ANKARA'DA DA İSTANBUL'DA DA 4 YIL ÖNCEKİNİN 10 PUAN DAHA ÖNÜNDE DESTEK ALIYORUZ: Bunların hepsi nasıl olacak? diye düşünebilirsiniz. Diyebilirsiniz ki bunlar 20 yıldır iktidarda, siz daha yenisiniz. Kaygı duyanlar olabilir. Bu kaygıların çok güzel bir yanıtı var. Bakın, az önce yanıtında biri buradaydı Mansur Başkanım, o Ankara’da başardı. Değil 20 yıl bunlar 25 yıldır iktidardaydı. Ankara’ya Mansur Başkanım geldi. 25 yıllık kadrolaşmanın üstüne. Adana’da başardık, Mersin’de başardık, Antalya’da İstanbul’da başardık. Üstelik her işimize köstek olan hükümete rağmen. Ankara’da İstanbul da bugün en güzel günlerini yaşıyor. Ankara’da da İstanbul’da da bugün 4 yıl önce bize duyulan halk desteğinin 10 puan daha önünde destek alıyoruz. Her işimize köstek olan hükümete rağmen, bu kadar iş yapıyorsak, şu iktidarı bize verin de cümle aleme iş nasıl yapılır bir gösterelim.

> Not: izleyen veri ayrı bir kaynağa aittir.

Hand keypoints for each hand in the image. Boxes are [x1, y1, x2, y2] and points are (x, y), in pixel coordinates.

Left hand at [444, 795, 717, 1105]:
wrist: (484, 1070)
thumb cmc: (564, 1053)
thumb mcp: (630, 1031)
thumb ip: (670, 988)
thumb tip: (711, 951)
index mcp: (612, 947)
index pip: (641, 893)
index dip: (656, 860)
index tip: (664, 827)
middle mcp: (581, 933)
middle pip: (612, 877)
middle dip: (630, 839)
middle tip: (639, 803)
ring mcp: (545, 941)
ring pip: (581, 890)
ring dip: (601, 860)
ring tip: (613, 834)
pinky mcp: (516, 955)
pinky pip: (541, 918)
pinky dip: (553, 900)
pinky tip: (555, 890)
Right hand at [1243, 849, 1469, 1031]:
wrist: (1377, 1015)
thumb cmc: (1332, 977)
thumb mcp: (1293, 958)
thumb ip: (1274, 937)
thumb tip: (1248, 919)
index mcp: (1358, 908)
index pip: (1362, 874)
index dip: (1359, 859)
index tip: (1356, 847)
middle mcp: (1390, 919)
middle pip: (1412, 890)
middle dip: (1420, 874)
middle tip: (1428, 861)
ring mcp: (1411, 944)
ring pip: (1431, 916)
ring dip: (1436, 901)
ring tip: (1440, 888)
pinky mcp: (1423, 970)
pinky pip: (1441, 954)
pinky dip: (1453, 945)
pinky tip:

BAK BU ALAVERECİ DALAVERECİ İKTİDAR, 2. TURA KALIRSA HER TÜRLÜ NUMARAYI ÇEKER: Bu memleketi uçuracağız. Bir gösterelim… Bu fırsatı verecek misiniz? O zaman bu iş ilk turda bitsin. Bak bu alavereci dalavereci iktidar, 2. tura kalırsa ellerinden geleni yapacaklar. Ama 2. tura bu işi bırakmayın, her türlü numarayı çeker. Bunların fıtratında var, 31 Mart seçimi örnektir. Dövizi de patlatır, borsayı da çökertir, emekliye maaş bile vermez daha beter işler de yaparlar sonra da suçu bize atmaya kalkarlar. Bu işi ilk turda bitirmek farzdır farz. Artık bu ülkede 'ben devri' bitecek, 'biz dönemi' başlayacak. 15 Mayıs sabahı, 13. Cumhurbaşkanımız Kemal Kılıçdaroğlu ile güneş bir başka doğacak. Milletin ittifakıyla bu memlekete güneş bir başka doğacak. 15 Mayıs sabahı kalktığınızda içinize derin bir nefes aldığınızda diyeceksiniz ki ‘Mis gibi demokrasi kokuyor, mis gibi cumhuriyet kokuyor, mis gibi eşitlik kokuyor.’ Haksızlığa uğrayan herkese adalet istiyorum. Tayfun kardeşim bir yıldır Gezi davasında haksız yere hapiste tutuluyor. Hiçbir suçu yokken, Gezi davası dahil haksız yere, hukuksuz yere hapiste tutulan herkese adalet istiyoruz. Adalet kişiye göre olmaz. Adalet iktidara yakınlığına göre olmaz. Adalet millete göre olur, millete adalet olur. Devlet insanı, vatandaşına iyi davranır, düzgün davranır. Devlet güçlü olur. Devletimiz güçlü olacak. Ama devletimiz, insanına gücünü değil, şefkatini, vicdanını, adaletini, erdemini gösterecek. Her şey çok güzel olacak.”